[Data entries]
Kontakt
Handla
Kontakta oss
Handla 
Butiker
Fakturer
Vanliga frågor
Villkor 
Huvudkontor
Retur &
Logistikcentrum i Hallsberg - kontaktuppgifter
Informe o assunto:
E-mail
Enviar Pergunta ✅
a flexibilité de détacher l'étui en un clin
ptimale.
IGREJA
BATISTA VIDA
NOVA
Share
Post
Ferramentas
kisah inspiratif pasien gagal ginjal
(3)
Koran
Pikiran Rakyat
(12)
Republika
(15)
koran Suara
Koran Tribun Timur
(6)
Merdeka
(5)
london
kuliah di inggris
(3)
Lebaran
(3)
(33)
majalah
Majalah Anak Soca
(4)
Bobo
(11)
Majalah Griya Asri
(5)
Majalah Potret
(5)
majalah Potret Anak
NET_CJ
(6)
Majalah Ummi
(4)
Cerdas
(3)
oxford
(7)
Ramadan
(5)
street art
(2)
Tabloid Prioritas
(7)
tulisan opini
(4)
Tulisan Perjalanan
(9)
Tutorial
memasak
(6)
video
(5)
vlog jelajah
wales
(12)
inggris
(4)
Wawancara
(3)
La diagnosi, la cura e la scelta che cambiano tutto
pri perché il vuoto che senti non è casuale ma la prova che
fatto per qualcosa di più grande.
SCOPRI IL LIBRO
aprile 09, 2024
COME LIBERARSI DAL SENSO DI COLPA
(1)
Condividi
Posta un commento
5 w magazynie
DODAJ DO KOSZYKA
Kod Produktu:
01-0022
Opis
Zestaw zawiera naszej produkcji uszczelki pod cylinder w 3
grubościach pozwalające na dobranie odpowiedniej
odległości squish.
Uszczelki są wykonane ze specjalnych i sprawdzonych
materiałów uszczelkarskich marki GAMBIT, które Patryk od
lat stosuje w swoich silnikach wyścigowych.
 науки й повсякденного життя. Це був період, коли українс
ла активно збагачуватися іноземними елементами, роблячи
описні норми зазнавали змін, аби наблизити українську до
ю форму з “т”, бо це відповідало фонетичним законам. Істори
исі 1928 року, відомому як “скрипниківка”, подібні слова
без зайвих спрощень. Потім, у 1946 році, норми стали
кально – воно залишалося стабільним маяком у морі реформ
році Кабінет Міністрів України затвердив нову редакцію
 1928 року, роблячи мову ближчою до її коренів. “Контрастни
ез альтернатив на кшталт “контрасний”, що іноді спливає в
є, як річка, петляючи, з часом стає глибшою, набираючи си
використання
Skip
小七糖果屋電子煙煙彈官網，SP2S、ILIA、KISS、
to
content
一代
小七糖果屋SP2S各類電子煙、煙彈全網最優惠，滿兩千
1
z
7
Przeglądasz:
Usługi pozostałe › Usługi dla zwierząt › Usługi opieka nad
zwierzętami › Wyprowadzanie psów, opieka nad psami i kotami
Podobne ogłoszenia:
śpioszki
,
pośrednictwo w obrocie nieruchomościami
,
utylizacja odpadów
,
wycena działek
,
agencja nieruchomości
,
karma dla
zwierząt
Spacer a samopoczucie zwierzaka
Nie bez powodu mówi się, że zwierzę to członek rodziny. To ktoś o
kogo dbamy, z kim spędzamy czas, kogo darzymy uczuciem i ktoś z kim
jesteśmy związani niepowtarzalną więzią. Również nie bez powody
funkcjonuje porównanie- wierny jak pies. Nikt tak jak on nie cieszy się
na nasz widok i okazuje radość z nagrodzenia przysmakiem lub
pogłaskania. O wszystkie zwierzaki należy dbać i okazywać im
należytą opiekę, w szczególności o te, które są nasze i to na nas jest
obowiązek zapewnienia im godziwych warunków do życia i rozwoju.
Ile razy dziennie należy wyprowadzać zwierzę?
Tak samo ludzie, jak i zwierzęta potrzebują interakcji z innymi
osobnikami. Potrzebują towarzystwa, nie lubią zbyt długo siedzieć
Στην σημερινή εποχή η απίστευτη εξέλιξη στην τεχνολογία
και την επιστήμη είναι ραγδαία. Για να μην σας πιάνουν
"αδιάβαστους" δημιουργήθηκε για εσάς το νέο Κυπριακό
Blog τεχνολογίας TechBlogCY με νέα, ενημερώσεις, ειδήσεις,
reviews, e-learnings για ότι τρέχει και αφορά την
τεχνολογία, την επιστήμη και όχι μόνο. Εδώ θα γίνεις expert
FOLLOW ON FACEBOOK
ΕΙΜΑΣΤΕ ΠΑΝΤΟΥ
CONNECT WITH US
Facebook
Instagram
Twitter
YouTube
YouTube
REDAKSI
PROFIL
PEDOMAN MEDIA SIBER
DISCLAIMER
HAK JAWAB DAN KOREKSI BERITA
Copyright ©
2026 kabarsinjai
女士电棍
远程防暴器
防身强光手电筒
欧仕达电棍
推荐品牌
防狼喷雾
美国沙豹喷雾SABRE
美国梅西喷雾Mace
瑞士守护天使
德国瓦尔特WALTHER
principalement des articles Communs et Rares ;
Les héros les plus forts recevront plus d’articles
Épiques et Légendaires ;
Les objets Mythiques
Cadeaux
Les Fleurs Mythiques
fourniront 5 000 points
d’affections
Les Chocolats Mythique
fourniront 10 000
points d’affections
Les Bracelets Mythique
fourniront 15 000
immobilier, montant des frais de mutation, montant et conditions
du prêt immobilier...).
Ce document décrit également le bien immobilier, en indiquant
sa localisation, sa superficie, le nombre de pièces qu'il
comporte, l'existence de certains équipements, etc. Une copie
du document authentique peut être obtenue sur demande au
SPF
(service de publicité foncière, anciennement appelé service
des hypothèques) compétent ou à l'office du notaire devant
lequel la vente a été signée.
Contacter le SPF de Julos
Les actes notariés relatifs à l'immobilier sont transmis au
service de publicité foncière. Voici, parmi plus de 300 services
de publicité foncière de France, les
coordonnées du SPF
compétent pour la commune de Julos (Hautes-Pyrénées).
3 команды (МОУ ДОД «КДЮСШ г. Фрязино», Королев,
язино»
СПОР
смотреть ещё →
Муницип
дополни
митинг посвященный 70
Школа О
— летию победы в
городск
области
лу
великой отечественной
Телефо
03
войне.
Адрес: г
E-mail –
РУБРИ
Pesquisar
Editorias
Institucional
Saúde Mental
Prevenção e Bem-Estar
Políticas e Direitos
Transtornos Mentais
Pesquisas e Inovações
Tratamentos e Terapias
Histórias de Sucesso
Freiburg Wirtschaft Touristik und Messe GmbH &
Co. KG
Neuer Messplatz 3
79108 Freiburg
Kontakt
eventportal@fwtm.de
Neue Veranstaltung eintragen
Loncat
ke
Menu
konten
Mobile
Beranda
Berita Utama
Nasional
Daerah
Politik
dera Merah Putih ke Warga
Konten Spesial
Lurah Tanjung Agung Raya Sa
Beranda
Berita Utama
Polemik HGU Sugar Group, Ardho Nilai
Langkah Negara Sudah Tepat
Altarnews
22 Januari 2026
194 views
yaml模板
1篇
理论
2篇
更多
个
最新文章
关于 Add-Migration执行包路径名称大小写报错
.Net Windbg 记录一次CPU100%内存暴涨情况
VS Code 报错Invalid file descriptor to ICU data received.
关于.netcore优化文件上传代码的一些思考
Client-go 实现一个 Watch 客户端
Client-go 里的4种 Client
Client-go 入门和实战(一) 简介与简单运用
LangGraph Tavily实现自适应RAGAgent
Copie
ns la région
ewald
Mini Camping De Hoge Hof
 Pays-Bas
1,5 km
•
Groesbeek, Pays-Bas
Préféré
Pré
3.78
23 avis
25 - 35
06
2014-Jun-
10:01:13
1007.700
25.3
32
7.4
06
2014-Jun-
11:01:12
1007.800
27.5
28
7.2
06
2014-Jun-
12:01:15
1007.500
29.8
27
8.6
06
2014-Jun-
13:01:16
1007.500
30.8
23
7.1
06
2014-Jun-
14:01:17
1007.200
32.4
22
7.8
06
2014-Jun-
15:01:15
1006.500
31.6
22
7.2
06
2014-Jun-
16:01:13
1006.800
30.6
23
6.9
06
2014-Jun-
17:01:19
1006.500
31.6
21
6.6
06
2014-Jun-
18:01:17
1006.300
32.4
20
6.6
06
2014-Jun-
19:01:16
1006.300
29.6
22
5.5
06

▸ Problem
Please go through the data above and copy each line that has the word "Julos".

▸ Solved exercise
Contacter le SPF de Julos
compétent pour la commune de Julos (Hautes-Pyrénées).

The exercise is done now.